The long-abandoned possibility that a “Planet X” at the edge of the solar system is causing abnormalities in the orbits of Neptune and Uranus has once again resurfaced thanks to two new controversial studies.
In these papers, which have been uploaded here and here on the pre-publication research sharing website arXiv, researchers from Sweden and Mexico claim they were able to detect a Super Earth orbiting the Sun at six times the distance of Pluto, according to Ars Technica.
This object, which the team detected using the Atacama Large Millimeter/submillimeter Array (ALMA) telescope in Chile, is believed to be either an extreme trans-Neptunian object (a minor planet orbiting the Sun at a greater average distance than Neptune),a Super-Earth, or a very cool brown dwarf star located in the extreme outer reaches of the solar system.
The authors report that this new “blackbody point source” appears to be moving in conjunction with the Alpha Centauri star system, which is located approximately 4.3 light years from Earth, but it is not likely to be part of that star system, as an object so far away would likely have been luminous enough to have been spotted previously.
Astronomers are skeptical about the new claims
Other scientists are reacting with skepticism to the papers’ claims, neither of which have underdone peer review as of yet. Experts quickly noted that observations conducted using the NASA Wide-field Infrared Survey Explorer have eliminated the possibility of a Saturn-size planet to a distance of 10,000 AU and a Jupiter-sized planet out to 26,000 AU.
California Institute of Technology astronomer Mike Brown, who according to Scientific American helped discover several TNOs partially responsible for Pluto’s demotion to a dwarf planet, said via Twitter, “Fun fact: if it is true that ALMA accidentally discovered a massive outer solar system object in its tiny, tiny, tiny, field of view, that would suggest that there are something like 200,000 Earth-sized planets in the outer solar system. Which, um, no.”
“Even better,” he added later, “I just realized that this many Earth-sized planets existing would destabilize the entire solar system and we would all die.” Even so, Brown admits that “the idea that there might be large planets lurking in the outer solar system is perfectly plausible.”

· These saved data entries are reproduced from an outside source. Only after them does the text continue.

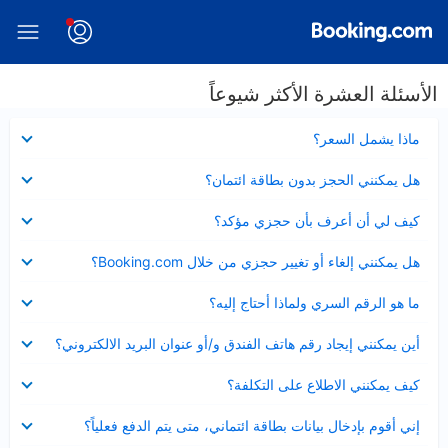
الأسئلة العشرة الأكثر شيوعاً
عرض
ماذا يشمل السعر؟
مصغر
عرض
هل يمكنني الحجز بدون بطاقة ائتمان؟
مصغر
عرض
كيف لي أن أعرف بأن حجزي مؤكد؟
مصغر
عرض
هل يمكنني إلغاء أو تغيير حجزي من خلال Booking.com؟
مصغر
عرض
ما هو الرقم السري ولماذا أحتاج إليه؟
مصغر
عرض
أين يمكنني إيجاد رقم هاتف الفندق و/أو عنوان البريد الالكتروني؟
مصغر
عرض
كيف يمكنني الاطلاع على التكلفة؟
مصغر
عرض
إني أقوم بإدخال بيانات بطاقة ائتماني، متى يتم الدفع فعلياً؟
مصغر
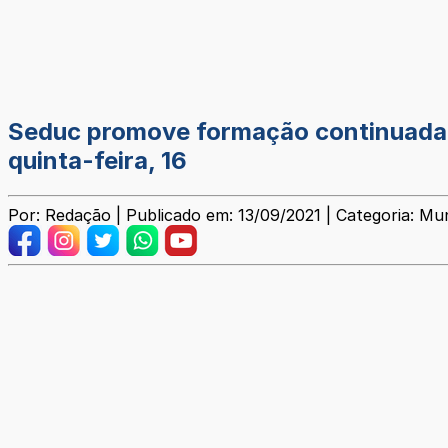
Seduc promove formação continuada vo
quinta-feira, 16
Por: Redação | Publicado em: 13/09/2021 | Categoria: Mun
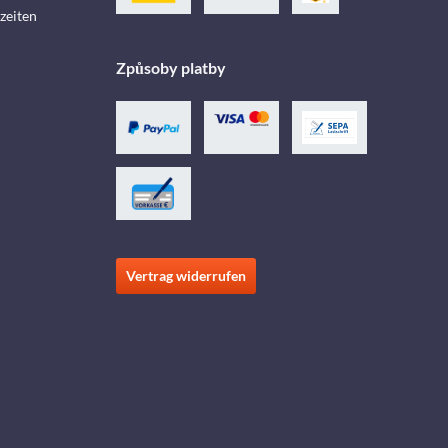
zeiten
Způsoby platby
Vertrag widerrufen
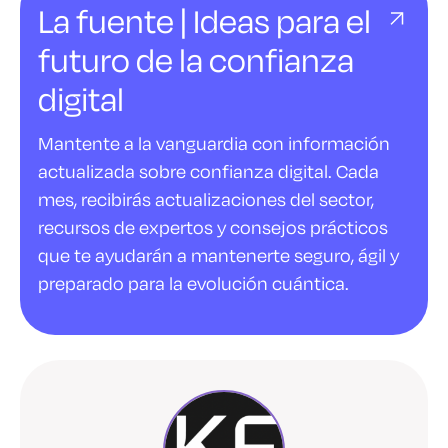
La fuente | Ideas para el
futuro de la confianza
digital
Mantente a la vanguardia con información
actualizada sobre confianza digital. Cada
mes, recibirás actualizaciones del sector,
recursos de expertos y consejos prácticos
que te ayudarán a mantenerte seguro, ágil y
preparado para la evolución cuántica.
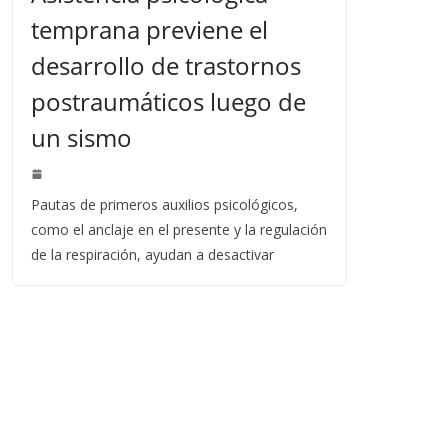
temprana previene el
desarrollo de trastornos
postraumáticos luego de
un sismo
Pautas de primeros auxilios psicológicos,
como el anclaje en el presente y la regulación
de la respiración, ayudan a desactivar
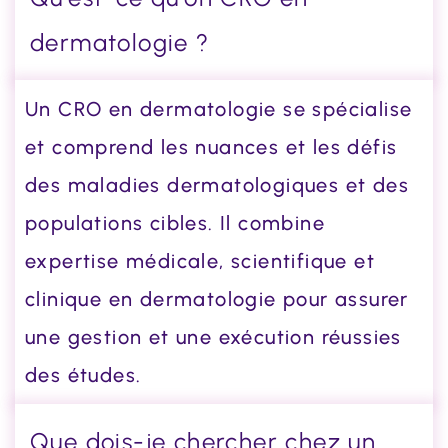
dermatologie ?
Un CRO en dermatologie se spécialise
et comprend les nuances et les défis
des maladies dermatologiques et des
populations cibles. Il combine
expertise médicale, scientifique et
clinique en dermatologie pour assurer
une gestion et une exécution réussies
des études.
Que dois-je chercher chez un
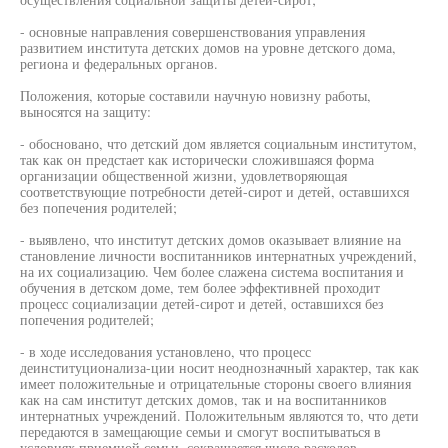
- основные направления совершенствования управления
развитием института детских домов на уровне детского дома,
региона и федеральных органов.
Положения, которые составили научную новизну работы,
выносятся на защиту:
- обосновано, что детский дом является социальным институтом,
так как он предстает как исторически сложившаяся форма
организации общественной жизни, удовлетворяющая
соответствующие потребности детей-сирот и детей, оставшихся
без попечения родителей;
- выявлено, что институт детских домов оказывает влияние на
становление личности воспитанников интернатных учреждений,
на их социализацию. Чем более слажена система воспитания и
обучения в детском доме, тем более эффективней проходит
процесс социализации детей-сирот и детей, оставшихся без
попечения родителей;
- в ходе исследования установлено, что процесс
деинституционализа-ции носит неоднозначный характер, так как
имеет положительные и отрицательные стороны своего влияния
как на сам институт детских домов, так и на воспитанников
интернатных учреждений. Положительным являются то, что дети
передаются в замещающие семьи и смогут воспитываться в
условиях приемной семьи, сокращается число расходов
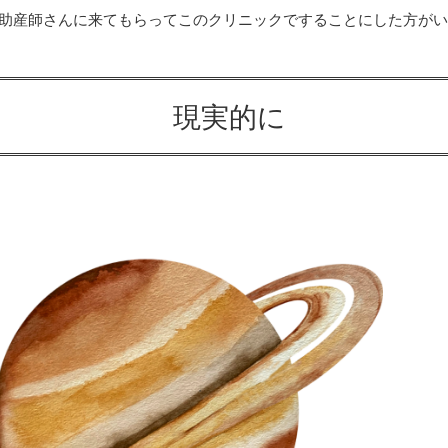
助産師さんに来てもらってこのクリニックですることにした方が
現実的に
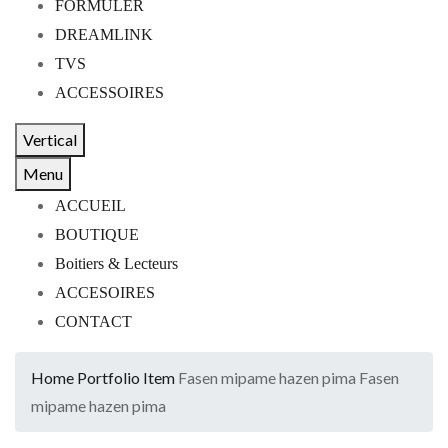
FORMULER
DREAMLINK
TVS
ACCESSOIRES
Vertical
Menu
ACCUEIL
BOUTIQUE
Boitiers & Lecteurs
ACCESOIRES
CONTACT
Home
Portfolio Item
Fasen mipame hazen pima
Fasen
mipame hazen pima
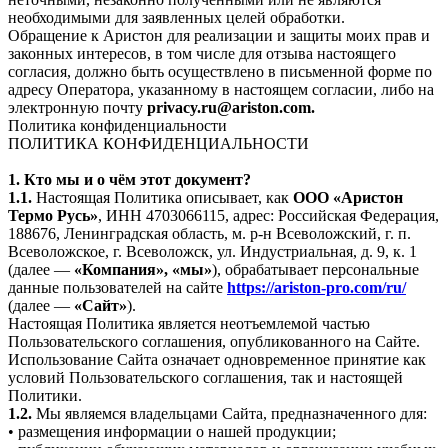
необходимыми для заявленных целей обработки.
Обращение к Аристон для реализации и защиты моих прав и
законных интересов, в том числе для отзыва настоящего
согласия, должно быть осуществлено в письменной форме по
адресу Оператора, указанному в настоящем согласии, либо на
электронную почту
privacy.ru@ariston.com.
Политика конфиденциальности
ПОЛИТИКА КОНФИДЕНЦИАЛЬНОСТИ
1. Кто мы и о чём этот документ?
1.1.
Настоящая Политика описывает, как
ООО «Аристон
Термо Русь»
, ИНН 4703066115, адрес: Российская Федерация,
188676, Ленинградская область, м. р-н Всеволожский, г. п.
Всеволожское, г. Всеволожск, ул. Индустриальная, д. 9, к. 1
(далее —
«Компания», «мы»
), обрабатывает персональные
данные пользователей на сайте
https://ariston-pro.com/ru/
(далее —
«Сайт»
).
Настоящая Политика является неотъемлемой частью
Пользовательского соглашения, опубликованного на Сайте.
Использование Сайта означает одновременное принятие как
условий Пользовательского соглашения, так и настоящей
Политики.
1.2.
Мы являемся владельцами Сайта, предназначенного для:
• размещения информации о нашей продукции;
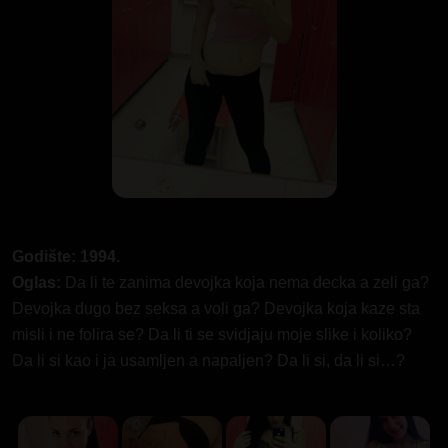
Godište: 1994.
Oglas:
Da li te zanima devojka koja nema decka a zeli ga?
Devojka dugo bez seksa a voli ga? Devojka koja kaze sta
misli i ne folira se? Da li ti se svidjaju moje slike i koliko?
Da li si kao i ja usamljen a napaljen? Da li si, da li si…?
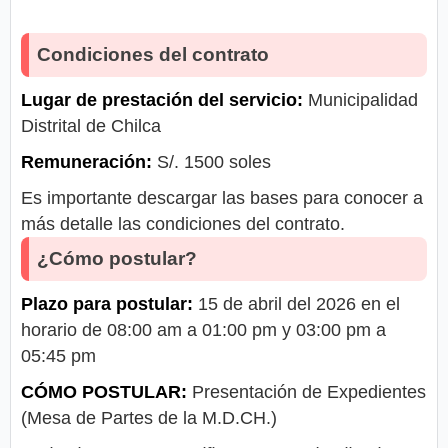
Condiciones del contrato
Lugar de prestación del servicio:
Municipalidad
Distrital de Chilca
Remuneración:
S/. 1500 soles
Es importante descargar las bases para conocer a
más detalle las condiciones del contrato.
¿Cómo postular?
Plazo para postular:
15 de abril del 2026 en el
horario de 08:00 am a 01:00 pm y 03:00 pm a
05:45 pm
CÓMO POSTULAR:
Presentación de Expedientes
(Mesa de Partes de la M.D.CH.)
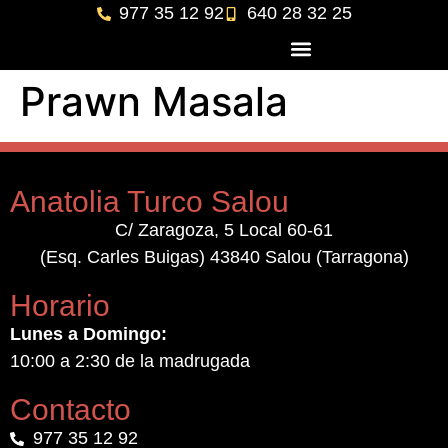
977 35 12 92
640 28 32 25
Prawn Masala
Anatolia Turco Salou
C/ Zaragoza, 5 Local 60-61
(Esq. Carles Buigas) 43840 Salou (Tarragona)
Horario
Lunes a Domingo:
10:00 a 2:30 de la madrugada
Contacto
977 35 12 92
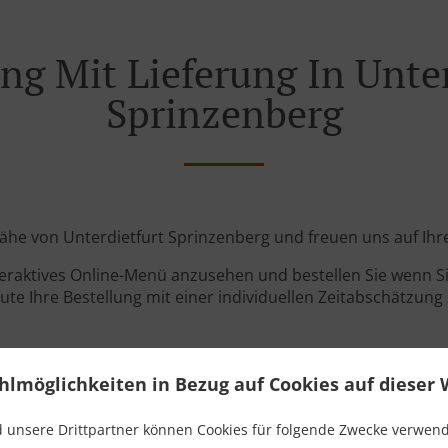
ng Mit Lieferung In Unte
Sprinzenberg
 Nähe von Unterdietfurt Sprinzenberg und freuen uns auf Ihr
teraktives Online-Menü anzusehen und bestellen Sie wenn Sie
ute Ihre Bestellung mit einer individuellen Zeitabschätzung 
hlmöglichkeiten in Bezug auf Cookies auf dieser 
 unsere Drittpartner können Cookies für folgende Zwecke verwen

Similarly, in a public Facebook group dedicated to discussing exoplanets, Stanford University’s Bruce Macintosh said it would be an “astonishing coincidence” if the first two trans-Neptunian objects discovered by ALMA were located next to bright stars. The most likely explanation, the professor said, is that these objects are actually residual artifacts, illusions appearing in the data due to unusual quirks in the telescope array’s complex calibration system.